# Testo fornito:
################

Emergono anche diverse note positive, dal questionario di InfoCooperazione. Alla domanda, «la tua organizzazione/ente ha già avviato un dibattito» sulle questioni al centro dell’inziativa, più del 54% ha risposto di si. Dato che sale al 63% se si passa alle azioni concrete. Andando più nello specifico, il 70% delle organizzazioni, riporta il portale sulla cooperazione, stanno lavorando sul riconoscimento e valorizzazione delle leadership e delle risorse umane locali, il 57% a rendere i partenariati più equi e paritari, il 46% a favorire l’acceso ai fondi da parte delle organizzazioni locali. Il 37 % delle organizzazioni infine sta promuovendo un cambiamento culturale e di queste il 32% lo sta facendo anche tramite la “decolonizzazione” del linguaggio e della comunicazione.

################

# Righe riportate:
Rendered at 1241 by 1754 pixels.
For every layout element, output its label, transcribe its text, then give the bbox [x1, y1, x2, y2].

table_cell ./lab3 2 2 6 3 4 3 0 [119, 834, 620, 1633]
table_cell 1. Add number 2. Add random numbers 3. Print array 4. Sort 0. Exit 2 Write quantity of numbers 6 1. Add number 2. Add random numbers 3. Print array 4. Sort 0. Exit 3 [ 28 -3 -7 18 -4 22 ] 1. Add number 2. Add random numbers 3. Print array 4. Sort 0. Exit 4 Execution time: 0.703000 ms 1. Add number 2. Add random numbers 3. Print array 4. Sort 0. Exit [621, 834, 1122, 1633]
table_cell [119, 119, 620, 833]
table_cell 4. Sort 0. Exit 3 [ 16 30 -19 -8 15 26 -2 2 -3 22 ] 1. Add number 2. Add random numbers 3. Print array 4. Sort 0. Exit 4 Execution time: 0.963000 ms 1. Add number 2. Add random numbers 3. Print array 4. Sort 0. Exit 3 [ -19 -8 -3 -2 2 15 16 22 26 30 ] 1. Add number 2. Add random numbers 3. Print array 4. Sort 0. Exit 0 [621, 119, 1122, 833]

################

# Compiti da svolgere:
- 1) Secondo il testo sul questionario di InfoCooperazione, quale percentuale delle organizzazioni lavora per rendere i partenariati più equi e paritari?
- 2) Prosegua il testo sul questionario di InfoCooperazione a partire dall'ultima frase riportata.

# Le Sue risposte:
- 1) Il 57%.

- 2)
Tra le principali raccomandazioni che i partecipanti al questionario hanno allegato alle loro risposte ci sono infine il sostegno a una riforma dei meccanismi di finanziamento «incentivando modelli pluriennali e più flessibili che permettano alle OSC locali di pianificare e attuare strategie a lungo termine, piuttosto che focalizzarsi su obiettivi a breve termine dettati dai donatori» e la promozione di «una maggiore collaborazione e co-creazione di progetti tra OSC internazionali e locali.
Gli intervistati – si legge su InfoCooperazione – propongono la creazione di spazi di dialogo in cui i partner locali possano contribuire attivamente alla progettazione e alla gestione delle iniziative, anziché essere semplici esecutori di progetti pianificati esternamente».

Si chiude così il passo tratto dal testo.